Start of RECORDS PROVIDED

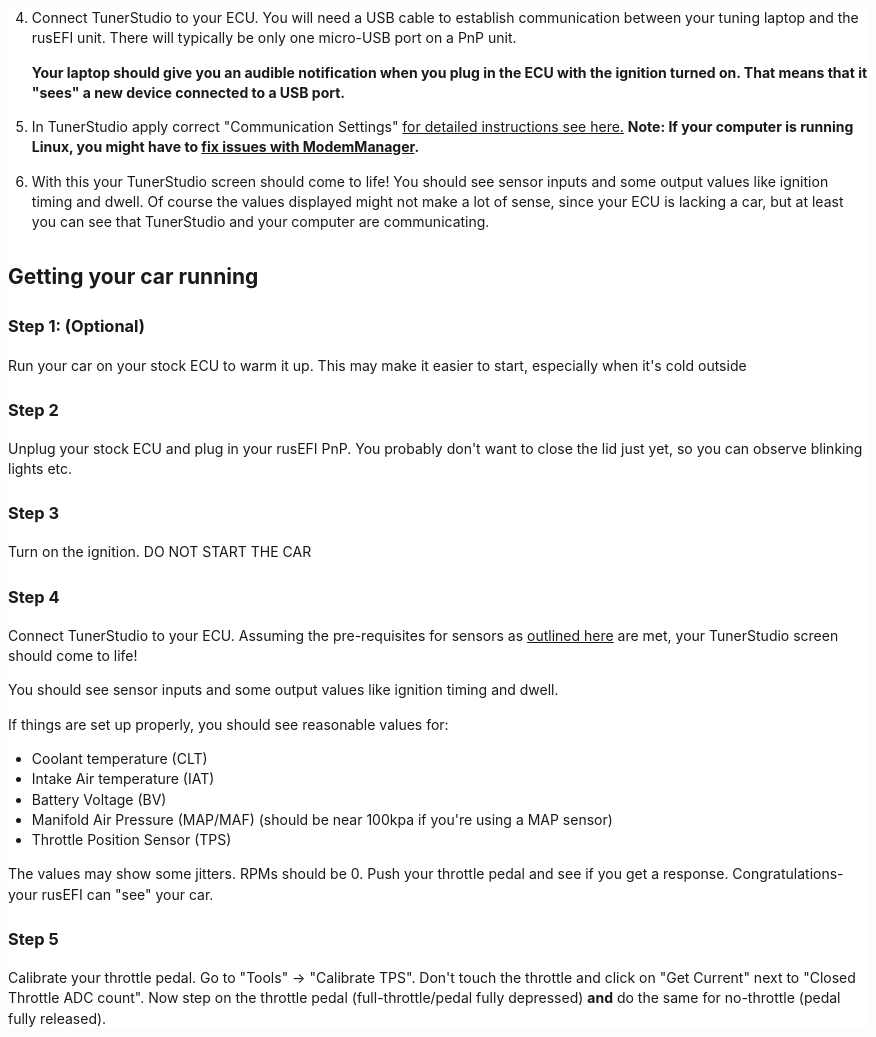 4. Connect TunerStudio to your ECU. You will need a USB cable to establish communication between your tuning laptop and the rusEFI unit. There will typically be only one micro-USB port on a PnP unit.

   **Your laptop should give you an audible notification when you plug in the ECU with the ignition turned on. That means that it "sees" a new device connected to a USB port.**

5. In TunerStudio apply correct "Communication Settings" [for detailed instructions see here.](Tunerstudio-Connectivity)
   **Note: If your computer is running Linux, you might have to [fix issues with ModemManager](Linux-Connectivity).**

6. With this your TunerStudio screen should come to life! You should see sensor inputs and some output values like ignition timing and dwell. Of course the values displayed might not make a lot of sense, since your ECU is lacking a car, but at least you can see that TunerStudio and your computer are communicating.

## Getting your car running

### Step 1: (Optional)

Run your car on your stock ECU to warm it up. This may make it easier to start, especially when it's cold outside

### Step 2

Unplug your stock ECU and plug in your rusEFI PnP. You probably don't want to close the lid just yet, so you can observe blinking lights etc.

### Step 3

Turn on the ignition. DO NOT START THE CAR

### Step 4

Connect TunerStudio to your ECU.
Assuming the pre-requisites for sensors as [outlined here](HOWTO-Start-An-Engine#sensor-requirements) are met,
your TunerStudio screen should come to life!

You should see sensor inputs and some output values like ignition timing and dwell.

If things are set up properly, you should see reasonable values for:

* Coolant temperature (CLT)
* Intake Air temperature (IAT)
* Battery Voltage (BV)
* Manifold Air Pressure (MAP/MAF) (should be near 100kpa if you're using a MAP sensor)
* Throttle Position Sensor (TPS)

 The values may show some jitters. RPMs should be 0. Push your throttle pedal and see if you get a response. Congratulations- your rusEFI can "see" your car.

### Step 5

Calibrate your throttle pedal. Go to "Tools" -> "Calibrate TPS". Don't touch the throttle and click on "Get Current" next to "Closed Throttle ADC count". Now step on the throttle pedal (full-throttle/pedal fully depressed) **and** do the same for no-throttle (pedal fully released).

End of RECORDS PROVIDED

TASK OBJECTIVE:
Convert the lines above into a Markdown table with two columns, Number and Line. Begin at the line that contains "Run your car", stop after the line that contains "If things are", and leave out blank lines.

OUTPUT BELOW:
| Number | Line |
|---|---|
| 1 | Run your car on your stock ECU to warm it up. This may make it easier to start, especially when it's cold outside |
| 2 | ### Step 2 |
| 3 | Unplug your stock ECU and plug in your rusEFI PnP. You probably don't want to close the lid just yet, so you can observe blinking lights etc. |
| 4 | ### Step 3 |
| 5 | Turn on the ignition. DO NOT START THE CAR |
| 6 | ### Step 4 |
| 7 | Connect TunerStudio to your ECU. |
| 8 | Assuming the pre-requisites for sensors as [outlined here](HOWTO-Start-An-Engine#sensor-requirements) are met, |
| 9 | your TunerStudio screen should come to life! |
| 10 | You should see sensor inputs and some output values like ignition timing and dwell. |
| 11 | If things are set up properly, you should see reasonable values for: |